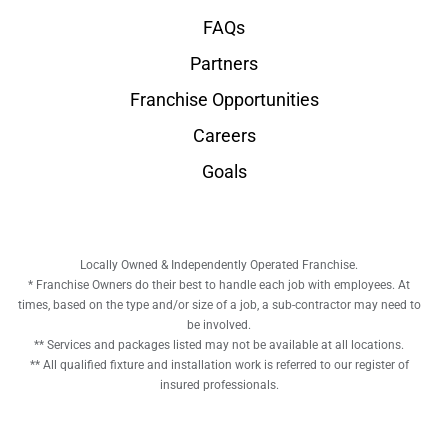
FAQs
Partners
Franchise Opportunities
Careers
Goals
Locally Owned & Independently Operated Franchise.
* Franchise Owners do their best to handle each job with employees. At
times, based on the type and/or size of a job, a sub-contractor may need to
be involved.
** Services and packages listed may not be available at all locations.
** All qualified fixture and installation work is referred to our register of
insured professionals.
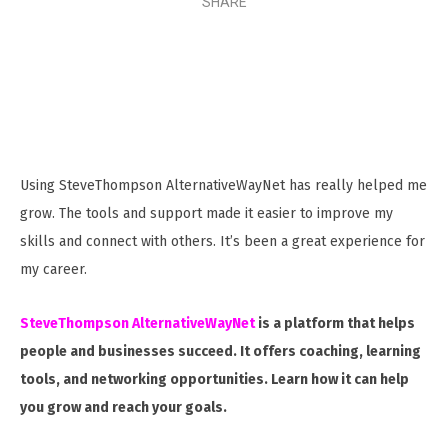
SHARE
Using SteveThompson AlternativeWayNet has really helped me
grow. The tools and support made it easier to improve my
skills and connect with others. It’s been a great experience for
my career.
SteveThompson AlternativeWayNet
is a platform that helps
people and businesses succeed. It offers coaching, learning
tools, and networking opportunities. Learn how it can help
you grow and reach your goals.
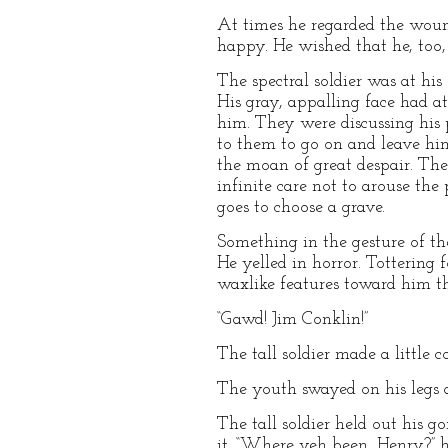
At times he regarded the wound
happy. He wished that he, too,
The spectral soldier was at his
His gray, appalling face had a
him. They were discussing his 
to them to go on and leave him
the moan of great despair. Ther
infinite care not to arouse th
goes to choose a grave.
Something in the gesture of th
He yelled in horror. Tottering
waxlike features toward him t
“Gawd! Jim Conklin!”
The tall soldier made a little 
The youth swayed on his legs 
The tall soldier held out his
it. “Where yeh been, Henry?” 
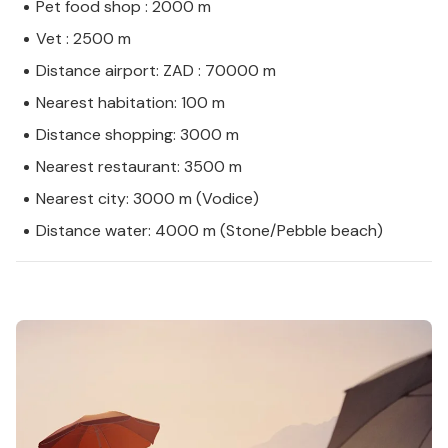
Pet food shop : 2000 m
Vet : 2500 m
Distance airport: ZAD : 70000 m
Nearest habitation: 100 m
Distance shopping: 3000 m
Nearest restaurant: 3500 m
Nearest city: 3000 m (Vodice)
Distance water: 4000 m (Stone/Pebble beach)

################

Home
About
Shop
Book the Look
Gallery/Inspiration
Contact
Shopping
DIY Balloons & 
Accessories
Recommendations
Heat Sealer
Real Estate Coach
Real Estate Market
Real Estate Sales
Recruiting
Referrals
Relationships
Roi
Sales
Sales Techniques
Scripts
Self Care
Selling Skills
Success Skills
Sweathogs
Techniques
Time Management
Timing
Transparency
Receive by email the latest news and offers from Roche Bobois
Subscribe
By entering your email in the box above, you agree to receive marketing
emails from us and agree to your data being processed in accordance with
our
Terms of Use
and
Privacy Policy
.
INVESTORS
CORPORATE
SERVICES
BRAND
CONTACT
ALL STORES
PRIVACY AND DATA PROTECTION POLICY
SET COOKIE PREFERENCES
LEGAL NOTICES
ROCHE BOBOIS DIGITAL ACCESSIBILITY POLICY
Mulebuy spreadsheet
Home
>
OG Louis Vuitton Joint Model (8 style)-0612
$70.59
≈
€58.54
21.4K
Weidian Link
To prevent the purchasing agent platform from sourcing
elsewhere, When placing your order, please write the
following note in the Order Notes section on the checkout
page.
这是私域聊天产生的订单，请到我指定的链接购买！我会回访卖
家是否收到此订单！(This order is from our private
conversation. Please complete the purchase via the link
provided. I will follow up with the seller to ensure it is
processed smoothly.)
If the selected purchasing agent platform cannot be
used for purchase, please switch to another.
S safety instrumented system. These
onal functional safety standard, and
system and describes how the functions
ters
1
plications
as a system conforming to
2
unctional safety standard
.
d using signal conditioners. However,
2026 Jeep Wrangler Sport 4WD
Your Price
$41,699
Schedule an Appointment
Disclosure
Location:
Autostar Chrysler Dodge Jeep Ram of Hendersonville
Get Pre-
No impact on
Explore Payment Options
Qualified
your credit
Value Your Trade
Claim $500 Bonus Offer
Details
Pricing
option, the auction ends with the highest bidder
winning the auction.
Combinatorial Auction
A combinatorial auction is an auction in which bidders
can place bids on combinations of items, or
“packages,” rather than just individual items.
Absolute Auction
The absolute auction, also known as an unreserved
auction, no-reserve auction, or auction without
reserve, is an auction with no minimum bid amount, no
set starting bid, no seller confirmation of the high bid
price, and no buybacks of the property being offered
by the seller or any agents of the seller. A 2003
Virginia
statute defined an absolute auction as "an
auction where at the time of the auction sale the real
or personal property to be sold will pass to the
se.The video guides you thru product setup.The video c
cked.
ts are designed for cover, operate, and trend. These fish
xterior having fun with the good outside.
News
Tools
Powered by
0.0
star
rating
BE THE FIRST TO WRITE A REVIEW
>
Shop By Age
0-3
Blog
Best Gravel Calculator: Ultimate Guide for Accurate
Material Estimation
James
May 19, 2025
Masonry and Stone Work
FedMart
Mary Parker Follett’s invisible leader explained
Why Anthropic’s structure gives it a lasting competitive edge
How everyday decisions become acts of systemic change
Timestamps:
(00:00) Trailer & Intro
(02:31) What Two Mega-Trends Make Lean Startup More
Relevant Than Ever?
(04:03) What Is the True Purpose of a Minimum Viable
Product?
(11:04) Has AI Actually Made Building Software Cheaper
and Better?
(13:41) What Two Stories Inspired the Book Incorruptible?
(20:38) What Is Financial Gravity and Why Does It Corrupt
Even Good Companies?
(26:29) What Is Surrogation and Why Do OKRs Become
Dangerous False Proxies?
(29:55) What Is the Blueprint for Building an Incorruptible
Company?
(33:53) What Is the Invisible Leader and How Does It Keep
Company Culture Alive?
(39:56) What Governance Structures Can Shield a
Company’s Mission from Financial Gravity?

################

▶ [Directions for this task] All lines above from the one with "your credit" to the one with "Dangerous False Proxies?", inclusive, should be copied exactly, and no other lines.

▶ [Solution]
your credit
Value Your Trade
Claim $500 Bonus Offer
Details
Pricing
option, the auction ends with the highest bidder
winning the auction.
Combinatorial Auction
A combinatorial auction is an auction in which bidders
can place bids on combinations of items, or
“packages,” rather than just individual items.
Absolute Auction
The absolute auction, also known as an unreserved
auction, no-reserve auction, or auction without
reserve, is an auction with no minimum bid amount, no
set starting bid, no seller confirmation of the high bid
price, and no buybacks of the property being offered
by the seller or any agents of the seller. A 2003
Virginia
statute defined an absolute auction as "an
auction where at the time of the auction sale the real
or personal property to be sold will pass to the
se.The video guides you thru product setup.The video c
cked.
ts are designed for cover, operate, and trend. These fish
xterior having fun with the good outside.
News
Tools
Powered by
0.0
star
rating
BE THE FIRST TO WRITE A REVIEW
>
Shop By Age
0-3
Blog
Best Gravel Calculator: Ultimate Guide for Accurate
Material Estimation
James
May 19, 2025
Masonry and Stone Work
FedMart
Mary Parker Follett’s invisible leader explained
Why Anthropic’s structure gives it a lasting competitive edge
How everyday decisions become acts of systemic change
Timestamps:
(00:00) Trailer & Intro
(02:31) What Two Mega-Trends Make Lean Startup More
Relevant Than Ever?
(04:03) What Is the True Purpose of a Minimum Viable
Product?
(11:04) Has AI Actually Made Building Software Cheaper
and Better?
(13:41) What Two Stories Inspired the Book Incorruptible?
(20:38) What Is Financial Gravity and Why Does It Corrupt
Even Good Companies?
(26:29) What Is Surrogation and Why Do OKRs Become
Dangerous False Proxies?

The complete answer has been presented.